2008 WL 199539 (U.S. Dist. Ct. D. N.J. 2008) (Unpublished)

FRANCHISES; NON-COMPETITION — The non-competition covenant in a franchise agreement is similar to a covenant not to compete ancillary to the sale of a business, which is legal and freely enforceable in New Jersey.

A pair of franchise agreements permitted a franchisee to operate tax return preparation businesses in various territories in the State of Alabama using the franchisor’s trade names, trademarks, and proprietary business methods and software. The agreements called for application of New Jersey law. Their terms ranged from ten to fifteen years. After just four years, the franchisee unilaterally terminated the agreements by ceasing to operate the tax return preparation businesses that he was required to operate. Upon termination of the agreements, the franchisee was obligated to comply with various covenants, including a covenant not to compete and covenants related to the franchisor’s confidential and proprietary information. The franchisee breached the covenant not to compete by engaging in the operation of a competing tax return preparation business in the same building in which he formerly operated his franchise. In addition, the franchisee failed to return the franchisor’s trade secrets and confidential and proprietary information, and in the meantime had utilized these trade secrets and confidential and proprietary information for his own gain.

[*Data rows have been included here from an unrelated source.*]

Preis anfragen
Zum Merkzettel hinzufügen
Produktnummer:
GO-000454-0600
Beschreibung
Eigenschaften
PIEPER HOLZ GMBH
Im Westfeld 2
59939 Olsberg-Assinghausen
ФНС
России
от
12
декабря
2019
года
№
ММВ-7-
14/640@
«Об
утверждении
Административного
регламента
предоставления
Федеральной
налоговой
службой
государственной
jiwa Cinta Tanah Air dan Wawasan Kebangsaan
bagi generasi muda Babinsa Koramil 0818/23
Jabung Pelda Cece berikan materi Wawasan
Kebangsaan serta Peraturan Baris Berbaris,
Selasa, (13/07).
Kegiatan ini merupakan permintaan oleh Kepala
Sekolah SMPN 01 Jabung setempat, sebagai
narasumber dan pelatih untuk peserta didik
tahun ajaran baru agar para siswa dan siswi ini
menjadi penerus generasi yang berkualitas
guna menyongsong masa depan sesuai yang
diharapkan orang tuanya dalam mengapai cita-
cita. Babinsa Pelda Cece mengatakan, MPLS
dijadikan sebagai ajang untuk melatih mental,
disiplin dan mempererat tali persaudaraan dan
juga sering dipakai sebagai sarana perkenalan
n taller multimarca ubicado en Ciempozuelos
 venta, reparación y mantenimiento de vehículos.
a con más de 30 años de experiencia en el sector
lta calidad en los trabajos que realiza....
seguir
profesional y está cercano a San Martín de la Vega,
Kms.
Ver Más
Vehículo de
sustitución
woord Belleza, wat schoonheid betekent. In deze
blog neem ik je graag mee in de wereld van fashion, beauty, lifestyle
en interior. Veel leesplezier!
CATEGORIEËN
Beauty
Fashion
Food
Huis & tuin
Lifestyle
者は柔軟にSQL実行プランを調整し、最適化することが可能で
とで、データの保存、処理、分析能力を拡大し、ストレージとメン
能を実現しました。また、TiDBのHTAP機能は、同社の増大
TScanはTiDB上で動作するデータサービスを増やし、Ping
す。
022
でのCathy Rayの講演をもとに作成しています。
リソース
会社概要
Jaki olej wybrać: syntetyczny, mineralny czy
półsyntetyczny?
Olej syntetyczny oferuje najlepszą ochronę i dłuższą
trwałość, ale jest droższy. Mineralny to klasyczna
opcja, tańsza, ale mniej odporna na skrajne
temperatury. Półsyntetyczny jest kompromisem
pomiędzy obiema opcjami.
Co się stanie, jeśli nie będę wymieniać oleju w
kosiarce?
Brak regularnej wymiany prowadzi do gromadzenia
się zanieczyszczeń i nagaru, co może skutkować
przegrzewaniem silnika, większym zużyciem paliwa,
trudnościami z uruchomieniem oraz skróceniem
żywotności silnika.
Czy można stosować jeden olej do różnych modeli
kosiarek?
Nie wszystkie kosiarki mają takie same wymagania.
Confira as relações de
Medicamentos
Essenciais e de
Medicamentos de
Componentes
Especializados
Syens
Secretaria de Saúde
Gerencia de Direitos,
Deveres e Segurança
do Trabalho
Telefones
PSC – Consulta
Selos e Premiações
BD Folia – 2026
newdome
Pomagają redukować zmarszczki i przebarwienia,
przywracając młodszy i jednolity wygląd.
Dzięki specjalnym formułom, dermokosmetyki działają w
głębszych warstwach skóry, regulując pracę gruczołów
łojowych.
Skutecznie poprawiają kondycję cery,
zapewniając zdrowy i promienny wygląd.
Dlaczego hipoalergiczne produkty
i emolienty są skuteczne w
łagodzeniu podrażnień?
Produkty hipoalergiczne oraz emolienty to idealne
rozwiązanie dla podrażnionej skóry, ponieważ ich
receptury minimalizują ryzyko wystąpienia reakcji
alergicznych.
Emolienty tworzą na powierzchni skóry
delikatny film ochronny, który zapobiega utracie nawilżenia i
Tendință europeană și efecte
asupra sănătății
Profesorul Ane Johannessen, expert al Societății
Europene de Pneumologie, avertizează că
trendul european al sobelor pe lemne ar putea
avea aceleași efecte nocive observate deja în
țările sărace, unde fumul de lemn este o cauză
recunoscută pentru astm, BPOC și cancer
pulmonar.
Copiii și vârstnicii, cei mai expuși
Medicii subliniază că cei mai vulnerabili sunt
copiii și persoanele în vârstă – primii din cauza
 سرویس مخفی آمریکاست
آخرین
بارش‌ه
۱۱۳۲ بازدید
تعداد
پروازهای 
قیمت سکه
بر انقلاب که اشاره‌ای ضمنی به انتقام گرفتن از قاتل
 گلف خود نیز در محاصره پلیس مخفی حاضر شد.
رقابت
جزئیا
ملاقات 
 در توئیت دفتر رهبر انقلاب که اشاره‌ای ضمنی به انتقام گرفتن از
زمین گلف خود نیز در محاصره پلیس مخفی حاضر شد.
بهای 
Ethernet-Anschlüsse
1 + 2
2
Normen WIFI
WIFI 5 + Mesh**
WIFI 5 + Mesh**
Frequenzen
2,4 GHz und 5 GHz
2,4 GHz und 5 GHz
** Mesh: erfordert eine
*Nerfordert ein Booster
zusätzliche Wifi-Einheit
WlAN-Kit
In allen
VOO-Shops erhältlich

The franchiser sued seeking damages and to prevent the franchisee from utilizing its trade secrets and confidential and proprietary information. The franchisee counterclaimed, alleging that the franchiser fraudulently induced him to enter into the agreements through pre-contractual misrepresentations. The Court noted that the franchisee agreed not to compete for a period of two years after the agreement’s effective termination date, and that the franchisee’s failure to operate the two franchises resulted in a unilateral termination of the agreements, thereby triggering the franchisee’s post-termination obligations, with which he refused to comply. Therefore, the Court granted summary judgment to the franchisor in finding the post-termination obligations as valid and enforceable as a matter of law. It held that, under New Jersey law, the covenant at hand was similar to a covenant not to compete ancillary to the sale of a business, which is legal and freely enforceable. Such a covenant has been recognized by New Jersey as a measure to safeguard legitimate interests including the protection of trade secrets, confidential information, and customer relationships. The Court found that the covenant at hand imposed no undue hardship on the franchisee, and was not injurious to the public. Therefore, the Court found that the franchisor was entitled to a permanent injunction enjoining the franchisee from violating all covenants. Additionally, the court noted that this was a sole remedy, because the franchisor’s claims for damages had previously been discharged in the ex-franchisee’s bankruptcy. It also found no merit in the franchisee’s counterclaim based on fraudulent misrepresentations because any alleged reliance by it based upon representations not contained in the franchise agreement could not survive the agreement’s integration clause and disclaimers.